Director: Samuel Bayer
Cast: Jackie Earle Haley, Rooney Mara, Kyle Gallner, Katie Cassidy, Thomas Dekker, Kellan Lutz
MPAA: Rated R for strong bloody horror violence, disturbing images, terror and language
A bunch of teenagers living in Elm Street, Dean (Lutz), Kris (Cassidy), Jesse (Dekker), Nancy (Mara) and Quentin (Gallner) are terrorized by extremely terrified nightmares over and over again. In their dreams, they are hunting by a scary and ugly man with burned-scars all over his body and face, wearing a red and green striped sweater, a fedora hat, and a glove with long-sharp razor-knives in his fingers. Once they fall asleep, that boogeyman will appear in their dreams and ready to kill them.
When one of them died tragically in his dream, the four remaining friends just realize that they are actually having the same dreams and being hunted by the same man in their dreams. And they start to uncover a very dark secret kept by their parents for years, that links all of them together in the past, when they were kids, with a man named Freddy Kruger (Haley). Freddy was brutally killed by their parents and their society because of the wrongdoing that he did. Now, this man comes back to take revenges, in their dreams. And the way to stay alive, is to stay awake.

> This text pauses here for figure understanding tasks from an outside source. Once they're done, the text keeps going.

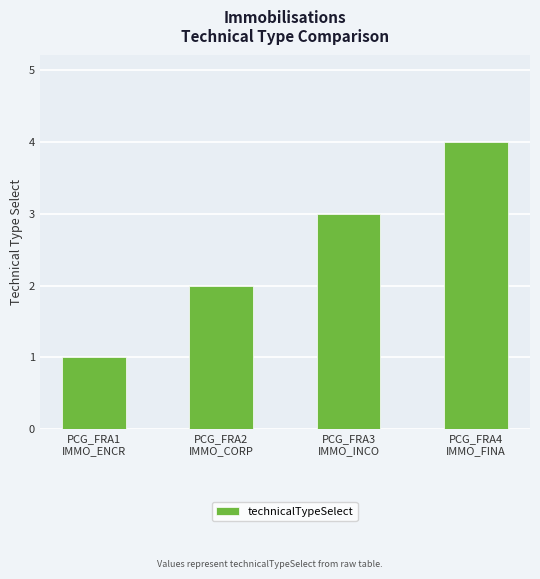

Read the value at PCG_FRA3
IMMO_INCO.

3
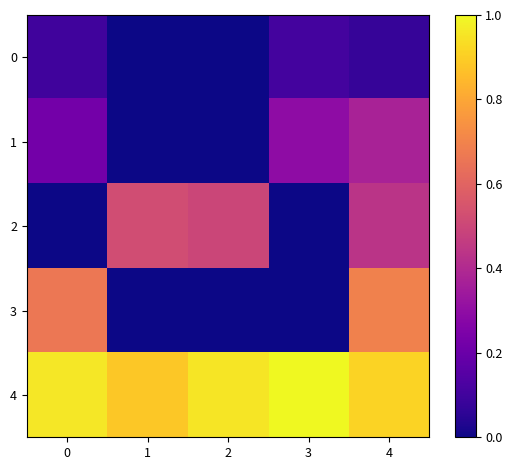

Which label corresponds to the largest value in the chart?

3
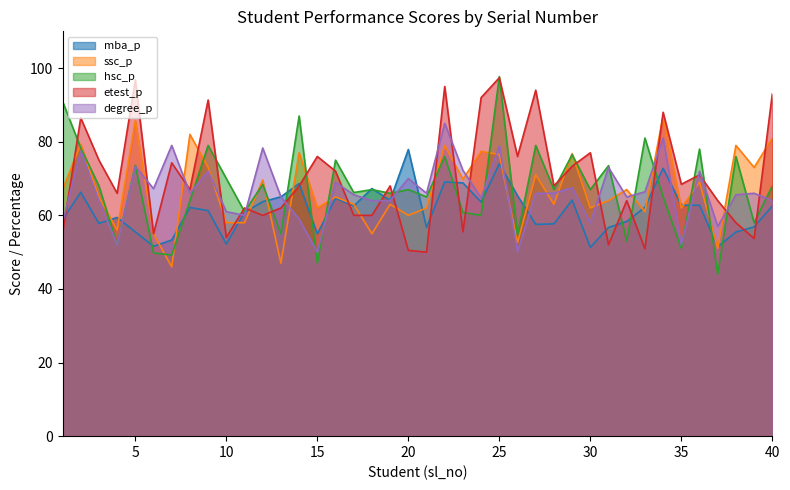

At which category is the sum across all series the highest?

25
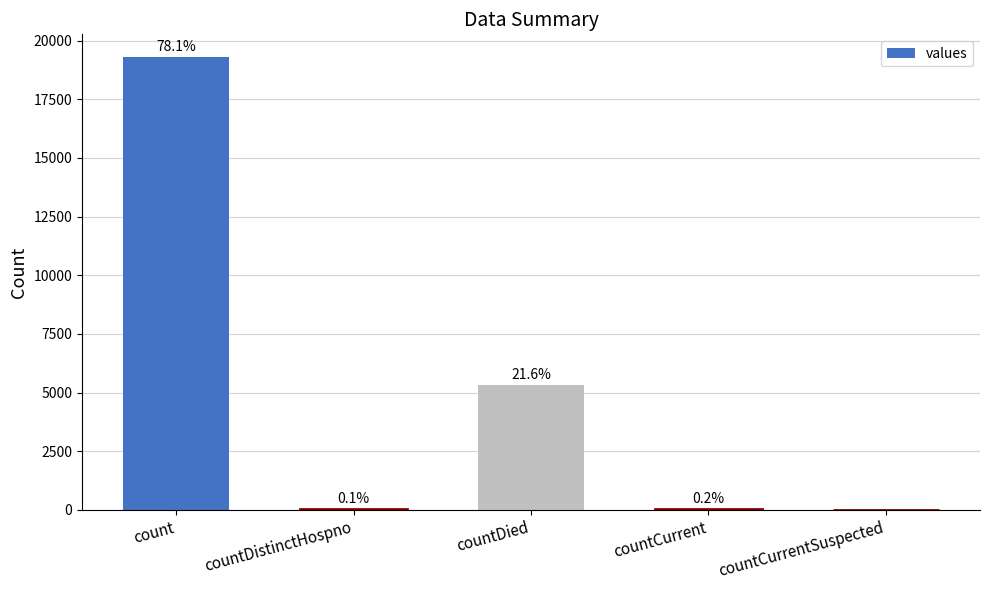

Where does the data first go above 50?

count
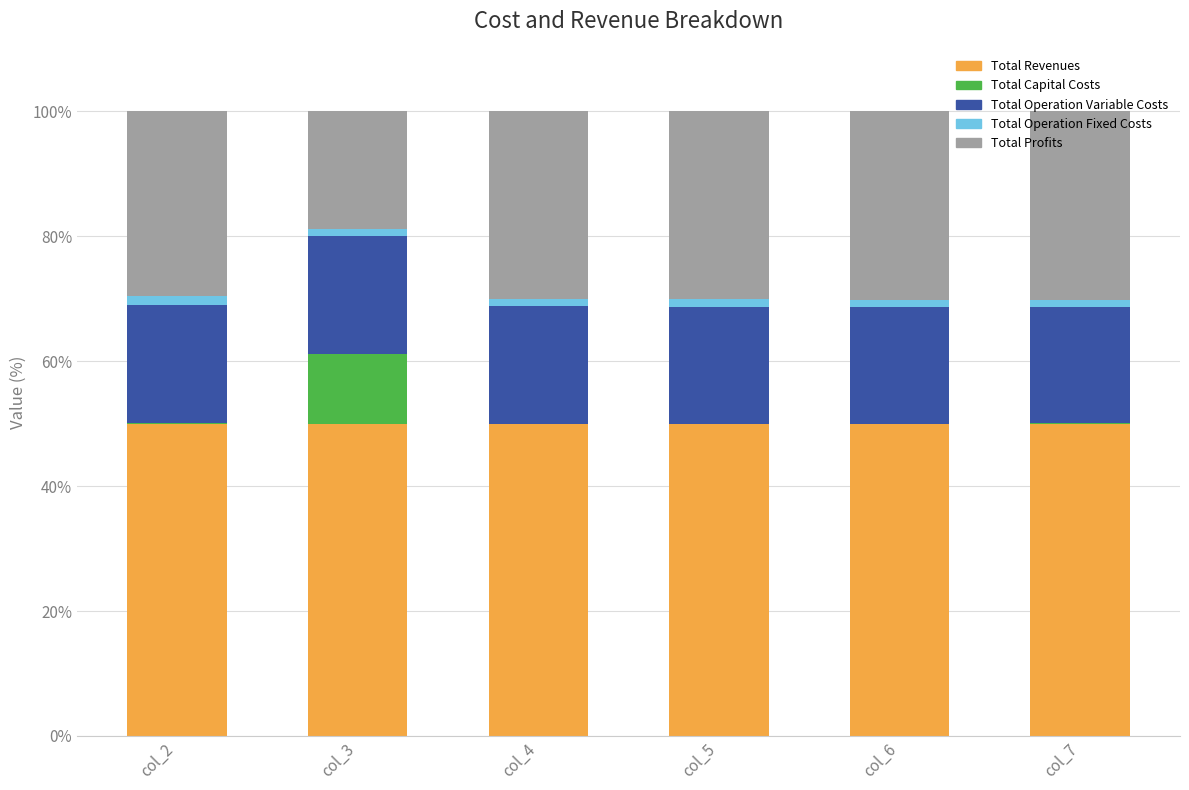

What is the highest value of the Total Revenues series?

50.0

I am a person who do not mind for a remake at all, since we have seen many remakes that have proved to be enjoyable and good in quality, as long as the filmmakers do not just copy the exact storyline and then put it scene by scene in the new movie just exact the same as the original. And it will be much better if they take a totally different approach to the remake, so that the film may look fresh. The easy one is the last reboot of James Bond's Casino Royale (2006). That one is a very good and highly entertaining movie with a daring new approach, and the result was, everybody just loved and talked about the movie. I happened to like and enjoy the latest remake of Friday the 13th (2009) too, not a totally different approach from the original, but the storyline somehow excited me.

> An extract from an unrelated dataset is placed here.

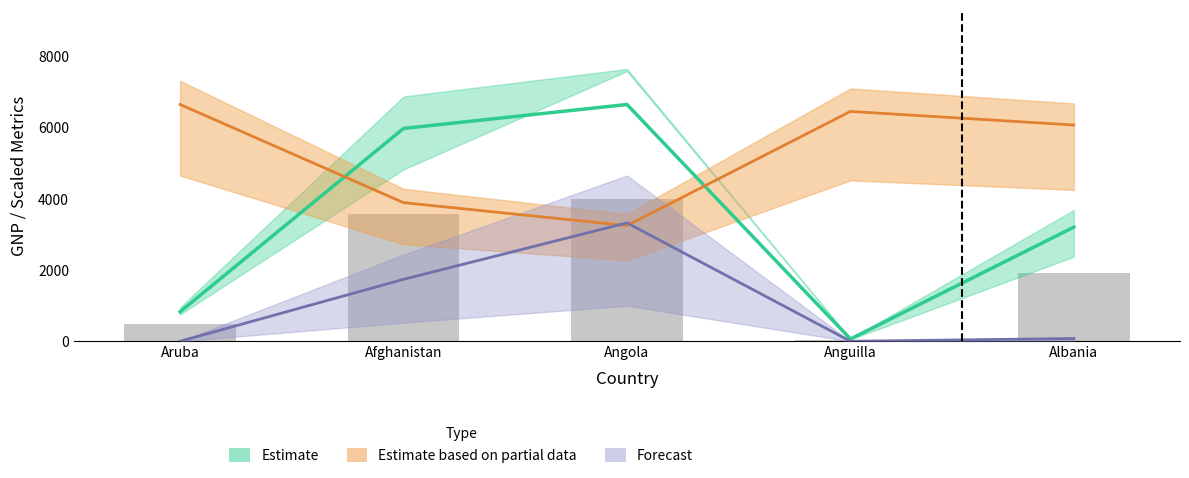

How many groups of bars are there?

5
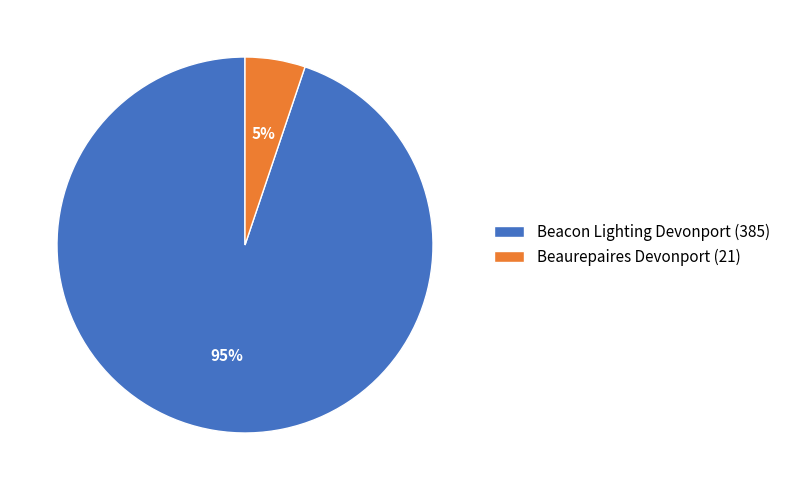

To the nearest percent, what is the difference between the Beaurepaires Devonport (21) and Beacon Lighting Devonport (385) slice percentages?

90%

This new A Nightmare on Elm Street was surely did not fall into the category of copying the exact storyline from the original. It did use a slightly different story with new characters, even though the background of Freddy Kruger was still the same. Anyway, it should be the same, because we definitely do not want our lunatic Freddy suddenly turns into a not-guilty person who was wrongly punished by the people, and then he comes back for a revenge after he died, right? So, what went wrong? The script. The story was just not good enough, very predictable, and somehow felt stale. You just knew what will happen next, and the tension did not really grip you at your seat. All the scary moments were like deja vu of what you've seen before in the past. Actually, I felt boring halfway thru the movie.
Now, about Jackie Earle Haley as the new Freddy. I must admit that Robert Englund has a great charisma as Freddy Kruger, with his iconic ugly-sinister smile and a slightly scary-comedic approach, that will be difficult to be replaced in our minds. The new Freddy of Haley's version is more serious. His face is even nastier and messier. But I think that was also the reason why the aura of Freddy Kruger (that we loved) did not really show-up and shine in this movie. Haley did not play the character bad actually, but with his new ordinary approach, somehow it seems like this character can be played by any other actors with antagonist faces.

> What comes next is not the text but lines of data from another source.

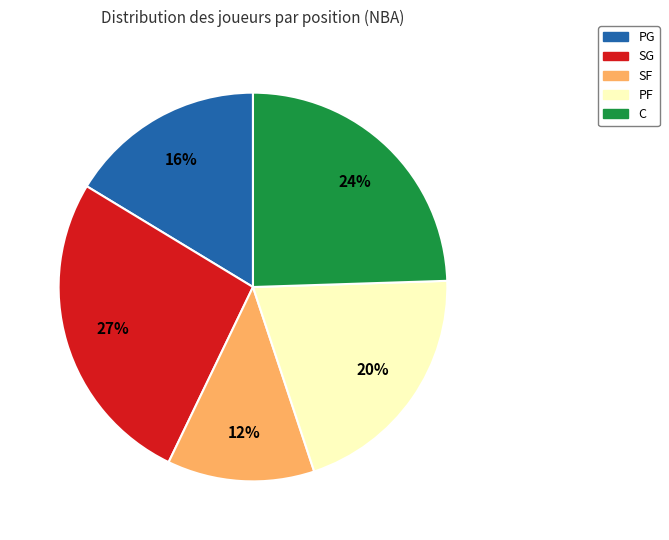

Do SF and PG together represent more than half of the pie?

No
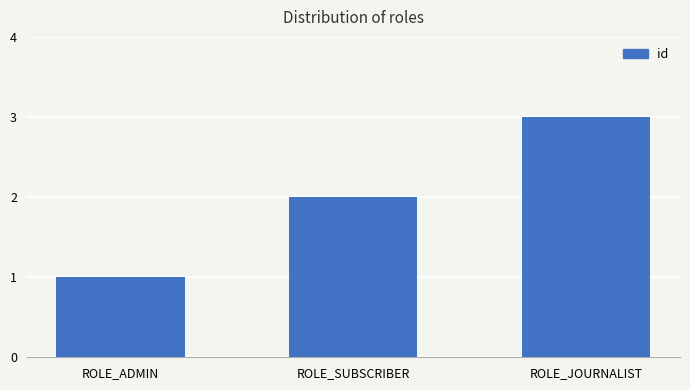

What is the difference between the maximum and minimum values?

2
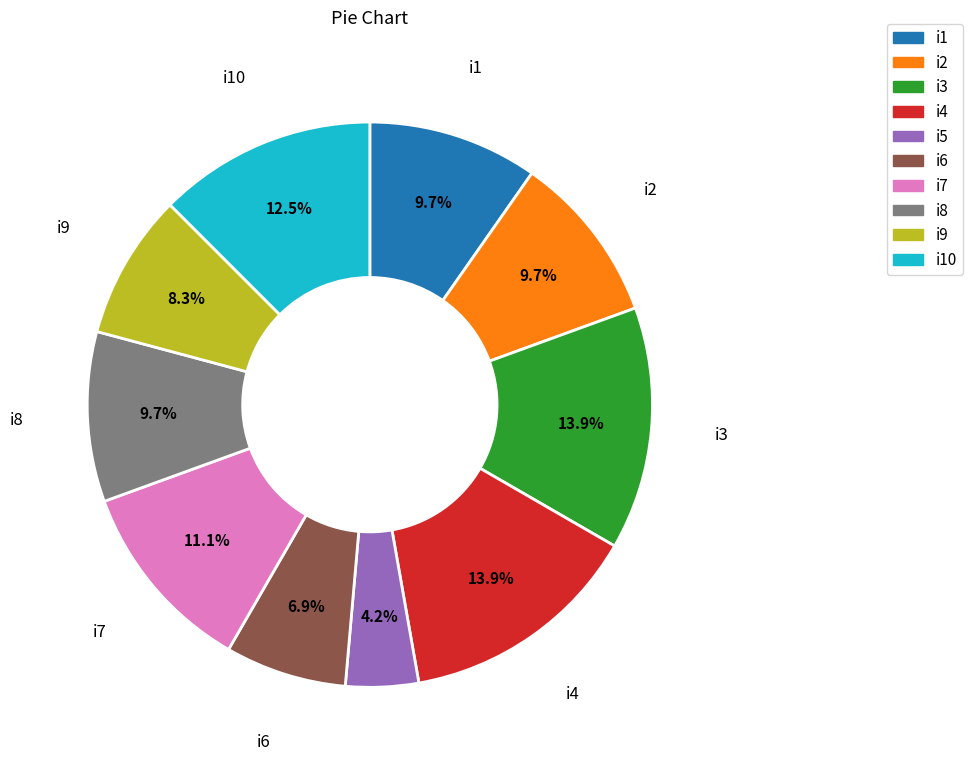

Which has a higher value, i1 or i4?

i4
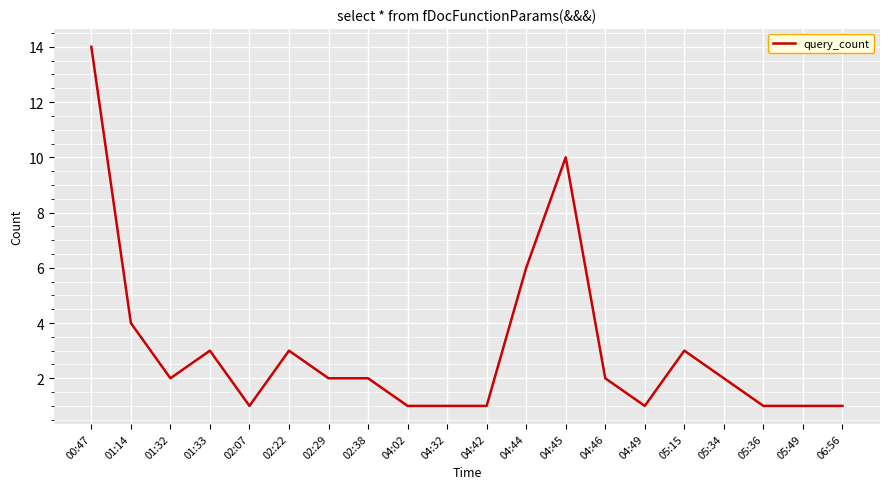

Which has a higher value, 05:15 or 00:47?

00:47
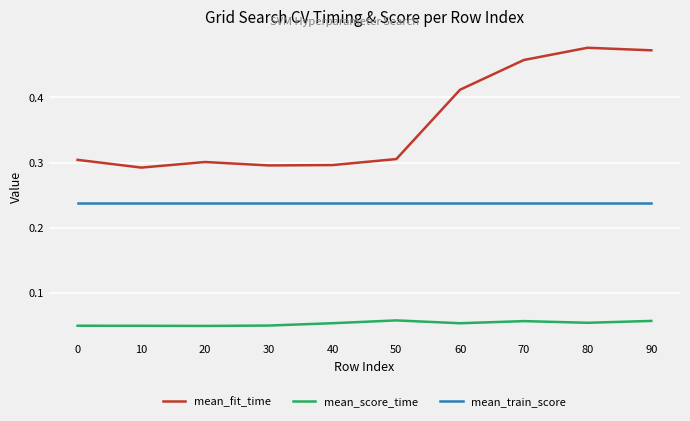

How many mean_score_time values are between 0 and 1?

10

So, how to play the character without copying Robert Englund? Actually it can be done. Remember Heath Ledger with his approach to Joker's character in The Dark Knight? He played the character brilliantly, even though he was overshadowed by Jack Nicholson's version of Joker at the beginning. And that was the performance of his (Ledger's) lifetime. This is actually the job of the actor to find the creative way to play his character as something new and fresh. But of course, he should get a good script at the first place. It's just hard to beat the already great predecessor.